Understanding perpetrators
University of California, Los Angeles psychologist Edward Dunbar, PhD, is examining from a clinical and forensic perspective what drives hate-crime perpetrators. With a team of graduate students, he's spent the last year at the Los Angeles Police Department profiling about 550 perpetrators, examining such factors as motivation, childhood histories and levels of pathology.
Those who commit hate crimes are not mentally ill in the traditional sense--they're not diagnosably schizophrenic or manic depressive, Dunbar is finding. What they do share, however, is a high level of aggression and antisocial behavior.
"These people are not psychotic, but they're consistently very troubled, very disturbed, very problematic members of our community who pose a huge risk for future violence," Dunbar notes.
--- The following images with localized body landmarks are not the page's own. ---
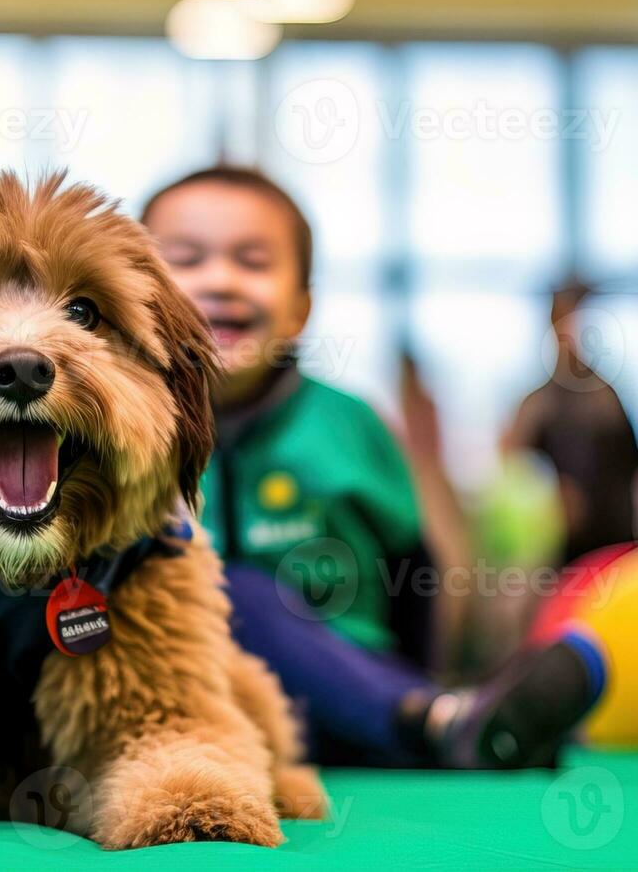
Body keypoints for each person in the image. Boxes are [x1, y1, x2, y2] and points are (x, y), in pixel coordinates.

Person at [142, 167, 605, 768]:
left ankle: (446, 719)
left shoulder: (350, 425)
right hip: (183, 704)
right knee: (228, 591)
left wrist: (412, 686)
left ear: (300, 309)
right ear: (138, 296)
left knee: (253, 600)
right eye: (186, 259)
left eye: (253, 262)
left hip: (340, 702)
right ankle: (456, 723)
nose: (222, 280)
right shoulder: (120, 430)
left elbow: (414, 567)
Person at [504, 283, 638, 563]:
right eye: (562, 323)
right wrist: (550, 499)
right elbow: (512, 473)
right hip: (559, 553)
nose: (569, 334)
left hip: (611, 545)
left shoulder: (606, 398)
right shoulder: (537, 405)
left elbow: (633, 466)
Childhood histories of these offenders show high levels of parental or caretaker abuse and use of violence to solve family problems, he adds.
People who commit bias crimes are also more likely to deliberate on and plan their attacks than those who commit more spontaneous crimes, Dunbar adds.
Gay-bashers, for instance, commute long distances to pursue their victims in spots they're likely to find them, suggesting a strong premeditative component to these crimes. In addition, those who commit hate crimes show a history of such actions, beginning with smaller incidents and moving up to more serious ones, Dunbar notes.
Unfortunately, the current social climate may give such individuals a chance to act out their feelings in ways that are more socially acceptable than usual, comments Staub.
"A crisis such as this may give them permission to have and express these feelings," he says. "People who have had painful experiences and no opportunities to heal tend to be more hostile in general, and they more easily channel their hostility toward groups the society is also against."